Sé que los
sueños pueden traerme el horror como la delicia, llevarme al descubrimiento o
extraviarme en un laberinto sin término; pero también sé que soy lo que sueño y
que sueño lo que soy. Despierto, sólo me conozco a medias, y el insomnio juega
turbiamente con ese conocimiento envuelto en ilusiones; mi mandala me ayuda a
caer en mí mismo, a colgar mi conciencia allí donde colgué mi ropa al
acostarme.
Si hablo de esto
es porque al despertar arrastro conmigo jirones de sueños pidiendo escritura, y
porque desde siempre he sabido que esa escritura -poemas, cuentos, novelas- era
la sola fijación que me ha sido dada para no disolverme en ése que bebe su café
matinal y sale a la calle para empezar un nuevo día.
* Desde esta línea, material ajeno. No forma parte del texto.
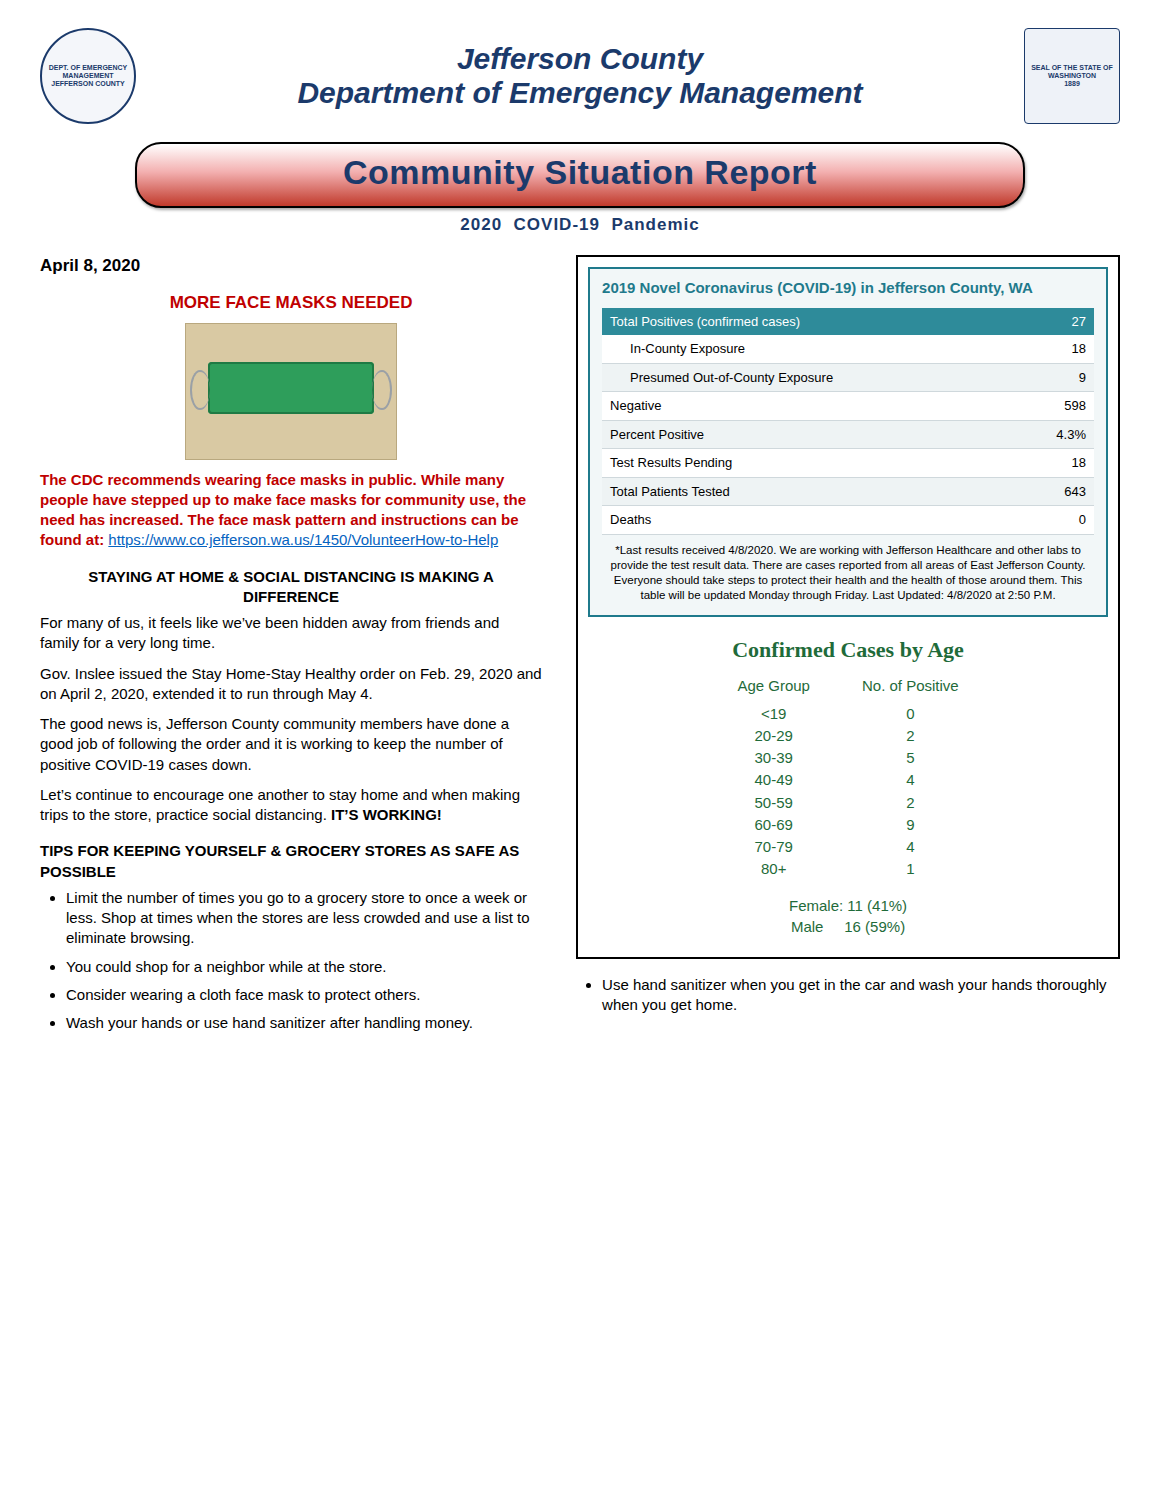DEPT. OF EMERGENCY MANAGEMENT
JEFFERSON COUNTY
Jefferson County
Department of Emergency Management
SEAL OF THE STATE OF WASHINGTON
1889
Community Situation Report
2020 COVID-19 Pandemic
April 8, 2020
MORE FACE MASKS NEEDED
The CDC recommends wearing face masks in public. While many people have stepped up to make face masks for community use, the need has increased. The face mask pattern and instructions can be found at: https://www.co.jefferson.wa.us/1450/VolunteerHow-to-Help
STAYING AT HOME & SOCIAL DISTANCING IS MAKING A DIFFERENCE
For many of us, it feels like we’ve been hidden away from friends and family for a very long time.
Gov. Inslee issued the Stay Home-Stay Healthy order on Feb. 29, 2020 and on April 2, 2020, extended it to run through May 4.
The good news is, Jefferson County community members have done a good job of following the order and it is working to keep the number of positive COVID-19 cases down.
Let’s continue to encourage one another to stay home and when making trips to the store, practice social distancing. IT’S WORKING!
TIPS FOR KEEPING YOURSELF & GROCERY STORES AS SAFE AS POSSIBLE
Limit the number of times you go to a grocery store to once a week or less. Shop at times when the stores are less crowded and use a list to eliminate browsing.
You could shop for a neighbor while at the store.
Consider wearing a cloth face mask to protect others.
Wash your hands or use hand sanitizer after handling money.
2019 Novel Coronavirus (COVID-19) in Jefferson County, WA
| Total Positives (confirmed cases) | 27 |
| --- | --- |
| In-County Exposure | 18 |
| Presumed Out-of-County Exposure | 9 |
| Negative | 598 |
| Percent Positive | 4.3% |
| Test Results Pending | 18 |
| Total Patients Tested | 643 |
| Deaths | 0 |
*Last results received 4/8/2020. We are working with Jefferson Healthcare and other labs to provide the test result data. There are cases reported from all areas of East Jefferson County. Everyone should take steps to protect their health and the health of those around them. This table will be updated Monday through Friday. Last Updated: 4/8/2020 at 2:50 P.M.
Confirmed Cases by Age
| Age Group | No. of Positive |
| --- | --- |
| <19 | 0 |
| 20-29 | 2 |
| 30-39 | 5 |
| 40-49 | 4 |
| 50-59 | 2 |
| 60-69 | 9 |
| 70-79 | 4 |
| 80+ | 1 |
Female: 11 (41%)
Male 16 (59%)
Use hand sanitizer when you get in the car and wash your hands thoroughly when you get home.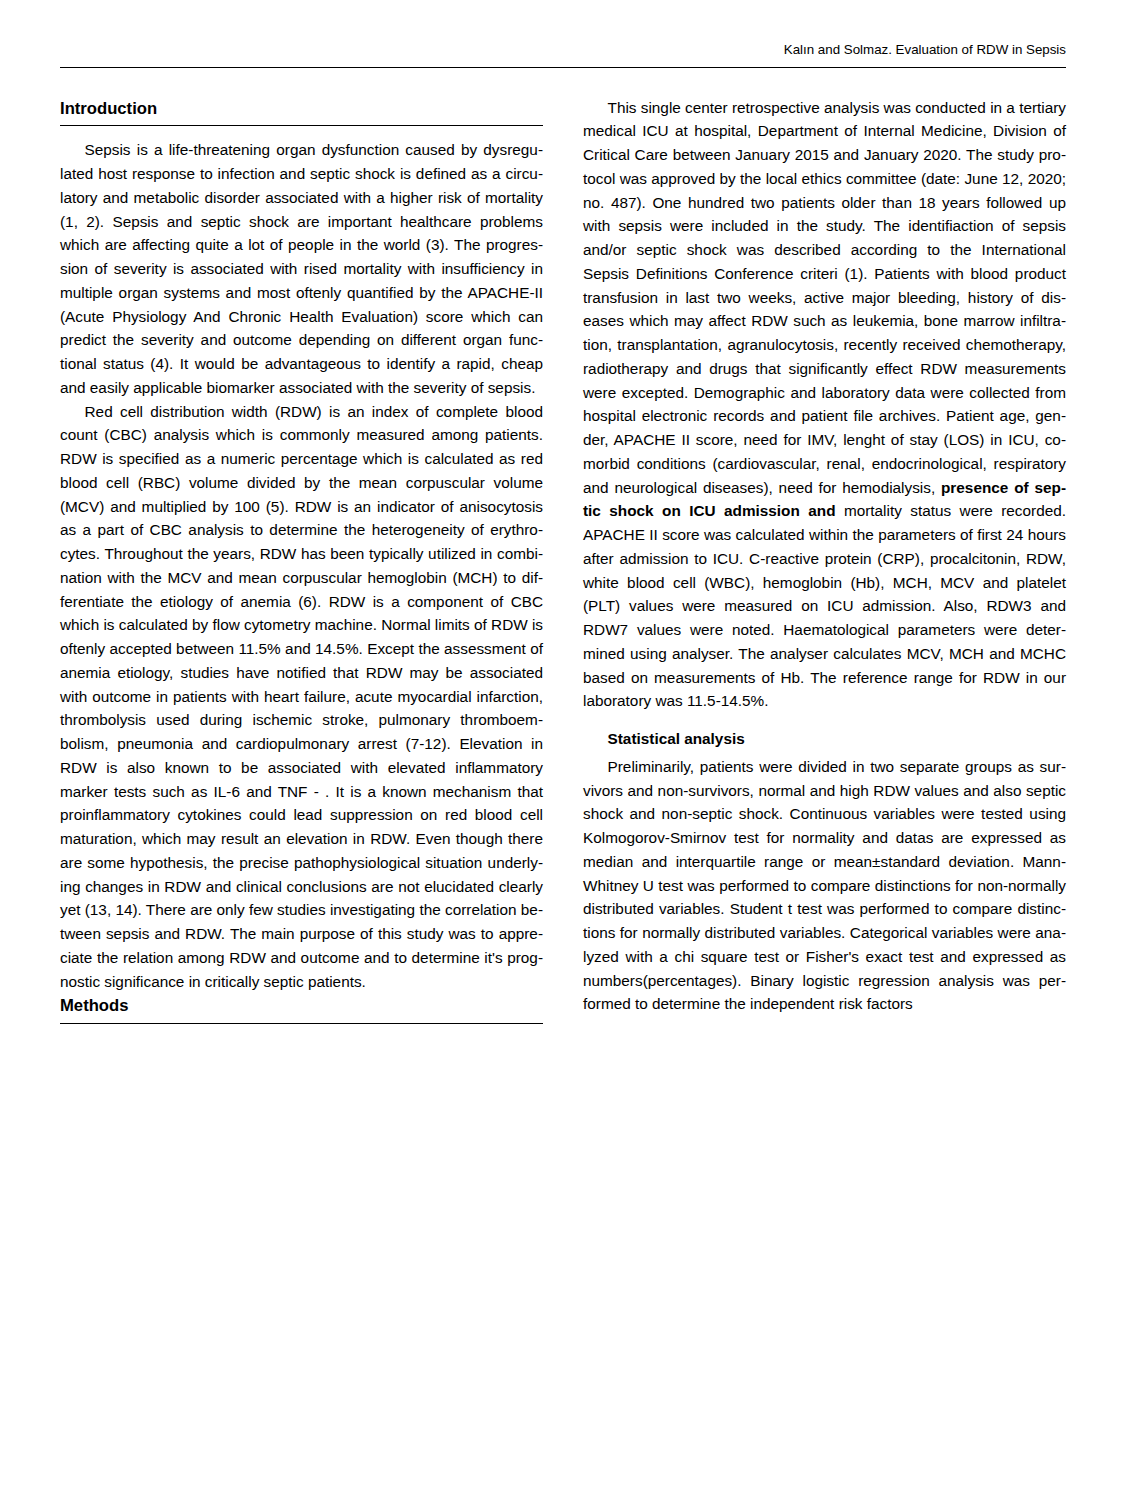Kalın and Solmaz. Evaluation of RDW in Sepsis
Introduction
Sepsis is a life-threatening organ dysfunction caused by dysregulated host response to infection and septic shock is defined as a circulatory and metabolic disorder associated with a higher risk of mortality (1, 2). Sepsis and septic shock are important healthcare problems which are affecting quite a lot of people in the world (3). The progression of severity is associated with rised mortality with insufficiency in multiple organ systems and most oftenly quantified by the APACHE-II (Acute Physiology And Chronic Health Evaluation) score which can predict the severity and outcome depending on different organ functional status (4). It would be advantageous to identify a rapid, cheap and easily applicable biomarker associated with the severity of sepsis.
Red cell distribution width (RDW) is an index of complete blood count (CBC) analysis which is commonly measured among patients. RDW is specified as a numeric percentage which is calculated as red blood cell (RBC) volume divided by the mean corpuscular volume (MCV) and multiplied by 100 (5). RDW is an indicator of anisocytosis as a part of CBC analysis to determine the heterogeneity of erythrocytes. Throughout the years, RDW has been typically utilized in combination with the MCV and mean corpuscular hemoglobin (MCH) to differentiate the etiology of anemia (6). RDW is a component of CBC which is calculated by flow cytometry machine. Normal limits of RDW is oftenly accepted between 11.5% and 14.5%. Except the assessment of anemia etiology, studies have notified that RDW may be associated with outcome in patients with heart failure, acute myocardial infarction, thrombolysis used during ischemic stroke, pulmonary thromboembolism, pneumonia and cardiopulmonary arrest (7-12). Elevation in RDW is also known to be associated with elevated inflammatory marker tests such as IL-6 and TNF - . It is a known mechanism that proinflammatory cytokines could lead suppression on red blood cell maturation, which may result an elevation in RDW. Even though there are some hypothesis, the precise pathophysiological situation underlying changes in RDW and clinical conclusions are not elucidated clearly yet (13, 14). There are only few studies investigating the correlation between sepsis and RDW. The main purpose of this study was to appreciate the relation among RDW and outcome and to determine it's prognostic significance in critically septic patients.
Methods
This single center retrospective analysis was conducted in a tertiary medical ICU at hospital, Department of Internal Medicine, Division of Critical Care between January 2015 and January 2020. The study protocol was approved by the local ethics committee (date: June 12, 2020; no. 487). One hundred two patients older than 18 years followed up with sepsis were included in the study. The identifiaction of sepsis and/or septic shock was described according to the International Sepsis Definitions Conference criteri (1). Patients with blood product transfusion in last two weeks, active major bleeding, history of diseases which may affect RDW such as leukemia, bone marrow infiltration, transplantation, agranulocytosis, recently received chemotherapy, radiotherapy and drugs that significantly effect RDW measurements were excepted. Demographic and laboratory data were collected from hospital electronic records and patient file archives. Patient age, gender, APACHE II score, need for IMV, lenght of stay (LOS) in ICU, comorbid conditions (cardiovascular, renal, endocrinological, respiratory and neurological diseases), need for hemodialysis, presence of septic shock on ICU admission and mortality status were recorded. APACHE II score was calculated within the parameters of first 24 hours after admission to ICU. C-reactive protein (CRP), procalcitonin, RDW, white blood cell (WBC), hemoglobin (Hb), MCH, MCV and platelet (PLT) values were measured on ICU admission. Also, RDW3 and RDW7 values were noted. Haematological parameters were determined using analyser. The analyser calculates MCV, MCH and MCHC based on measurements of Hb. The reference range for RDW in our laboratory was 11.5-14.5%.
Statistical analysis
Preliminarily, patients were divided in two separate groups as survivors and non-survivors, normal and high RDW values and also septic shock and non-septic shock. Continuous variables were tested using Kolmogorov-Smirnov test for normality and datas are expressed as median and interquartile range or mean±standard deviation. Mann-Whitney U test was performed to compare distinctions for non-normally distributed variables. Student t test was performed to compare distinctions for normally distributed variables. Categorical variables were analyzed with a chi square test or Fisher's exact test and expressed as numbers(percentages). Binary logistic regression analysis was performed to determine the independent risk factors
Nada tengo en contra de mi
vida diurna, pero no es por ella que escribo. Desde muy temprano pasé de la
escritura a la vida, del sueño a la vigilia. La vida aprovisiona los sueños,
pero los sueños devuelven la moneda profunda de la vida. En todo caso así es
como siempre busqué o acepté hacer frente a mi trabajo diurno de escritura, de
fijación que es también reconstitución. Así ha ido naciendo todo esto.